The full text of the records below, minus any pictures, should be given back word for word.

Task input: Begin

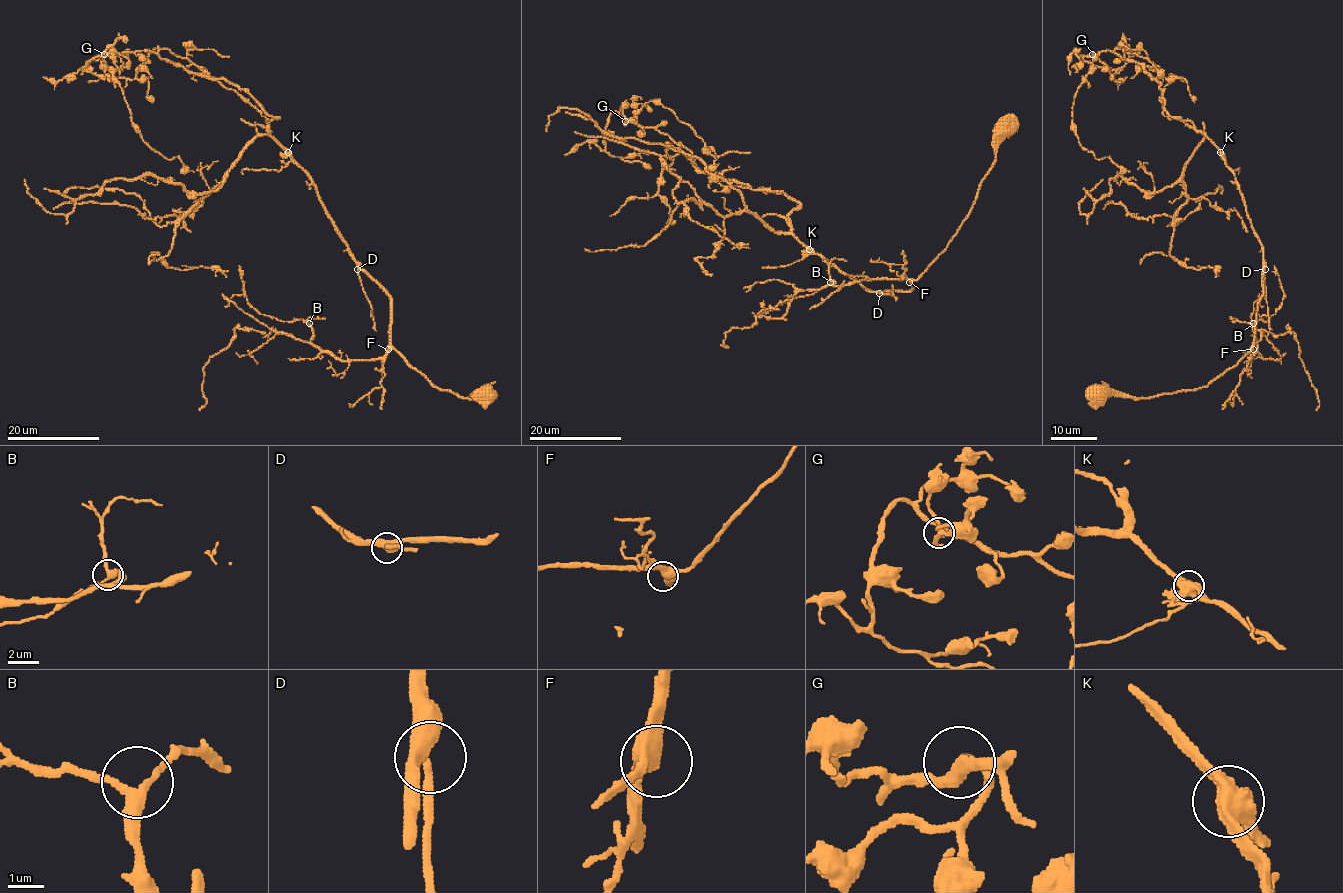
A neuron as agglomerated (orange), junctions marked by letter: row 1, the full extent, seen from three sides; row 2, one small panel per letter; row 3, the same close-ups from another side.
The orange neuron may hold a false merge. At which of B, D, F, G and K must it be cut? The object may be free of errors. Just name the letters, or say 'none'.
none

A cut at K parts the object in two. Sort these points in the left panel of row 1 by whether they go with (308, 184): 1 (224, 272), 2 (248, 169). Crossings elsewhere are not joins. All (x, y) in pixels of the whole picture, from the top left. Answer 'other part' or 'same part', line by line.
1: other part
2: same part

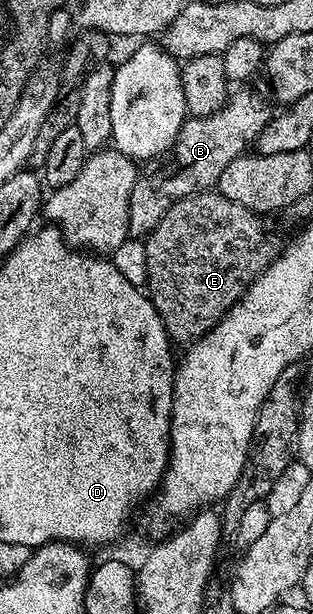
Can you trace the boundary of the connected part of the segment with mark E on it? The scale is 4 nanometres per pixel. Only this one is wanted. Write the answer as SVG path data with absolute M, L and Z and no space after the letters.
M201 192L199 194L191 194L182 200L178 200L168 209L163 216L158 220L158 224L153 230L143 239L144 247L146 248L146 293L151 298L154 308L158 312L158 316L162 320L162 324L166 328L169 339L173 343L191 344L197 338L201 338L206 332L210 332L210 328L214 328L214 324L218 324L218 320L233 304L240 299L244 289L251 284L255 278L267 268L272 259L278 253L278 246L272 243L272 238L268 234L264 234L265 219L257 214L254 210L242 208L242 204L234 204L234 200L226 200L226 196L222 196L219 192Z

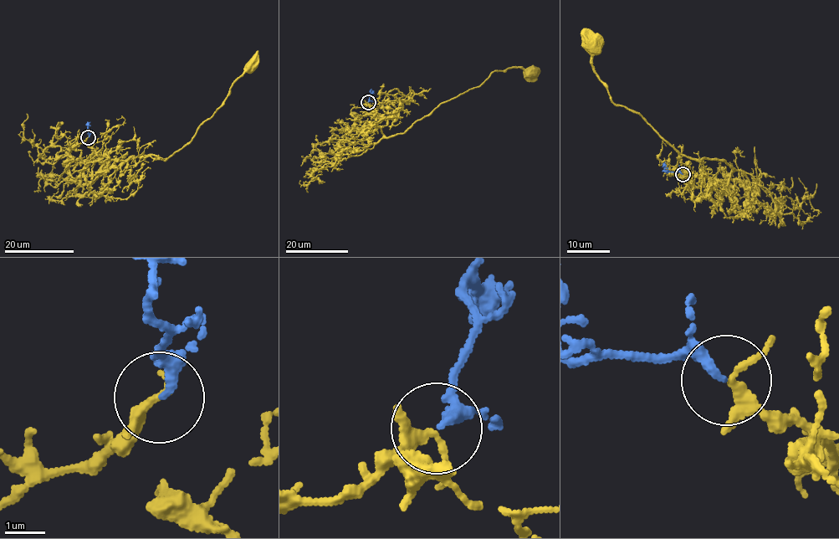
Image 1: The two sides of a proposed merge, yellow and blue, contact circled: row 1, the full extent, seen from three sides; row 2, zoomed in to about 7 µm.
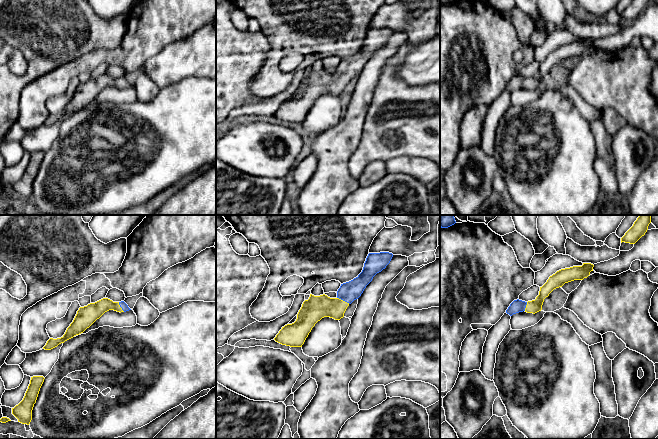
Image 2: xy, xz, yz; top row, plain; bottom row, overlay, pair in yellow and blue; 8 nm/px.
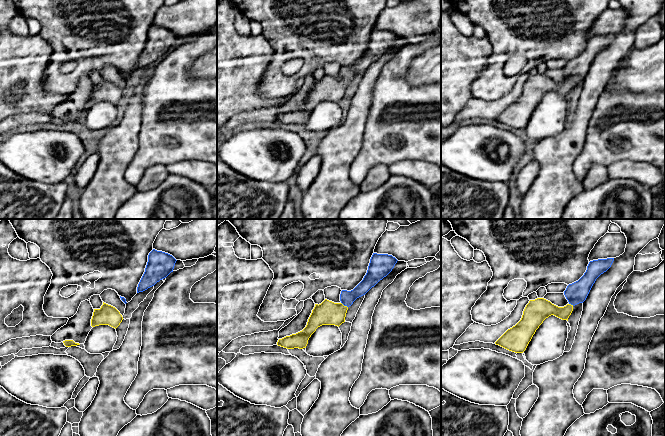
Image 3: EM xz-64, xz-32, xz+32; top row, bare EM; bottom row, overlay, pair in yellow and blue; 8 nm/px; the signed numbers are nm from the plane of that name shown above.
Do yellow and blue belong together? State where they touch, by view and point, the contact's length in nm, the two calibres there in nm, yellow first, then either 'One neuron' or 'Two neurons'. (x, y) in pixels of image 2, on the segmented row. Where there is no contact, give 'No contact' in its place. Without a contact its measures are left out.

Task input: End

Written answer =
A neuron as agglomerated (orange), junctions marked by letter: row 1, the full extent, seen from three sides; row 2, one small panel per letter; row 3, the same close-ups from another side.
The orange neuron may hold a false merge. At which of B, D, F, G and K must it be cut? The object may be free of errors. Just name the letters, or say 'none'.
none

A cut at K parts the object in two. Sort these points in the left panel of row 1 by whether they go with (308, 184): 1 (224, 272), 2 (248, 169). Crossings elsewhere are not joins. All (x, y) in pixels of the whole picture, from the top left. Answer 'other part' or 'same part', line by line.
1: other part
2: same part

Can you trace the boundary of the connected part of the segment with mark E on it? The scale is 4 nanometres per pixel. Only this one is wanted. Write the answer as SVG path data with absolute M, L and Z and no space after the letters.
M201 192L199 194L191 194L182 200L178 200L168 209L163 216L158 220L158 224L153 230L143 239L144 247L146 248L146 293L151 298L154 308L158 312L158 316L162 320L162 324L166 328L169 339L173 343L191 344L197 338L201 338L206 332L210 332L210 328L214 328L214 324L218 324L218 320L233 304L240 299L244 289L251 284L255 278L267 268L272 259L278 253L278 246L272 243L272 238L268 234L264 234L265 219L257 214L254 210L242 208L242 204L234 204L234 200L226 200L226 196L222 196L219 192Z

Image 1: The two sides of a proposed merge, yellow and blue, contact circled: row 1, the full extent, seen from three sides; row 2, zoomed in to about 7 µm.
Image 2: xy, xz, yz; top row, plain; bottom row, overlay, pair in yellow and blue; 8 nm/px.
Image 3: EM xz-64, xz-32, xz+32; top row, bare EM; bottom row, overlay, pair in yellow and blue; 8 nm/px; the signed numbers are nm from the plane of that name shown above.
Do yellow and blue belong together? State where they touch, by view and point, the contact's length in nm, the two calibres there in nm, yellow first, then either 'One neuron' or 'Two neurons'. (x, y) in pixels of image 2, on the segmented row. Where there is no contact, give 'No contact' in its place. Without a contact its measures are left out.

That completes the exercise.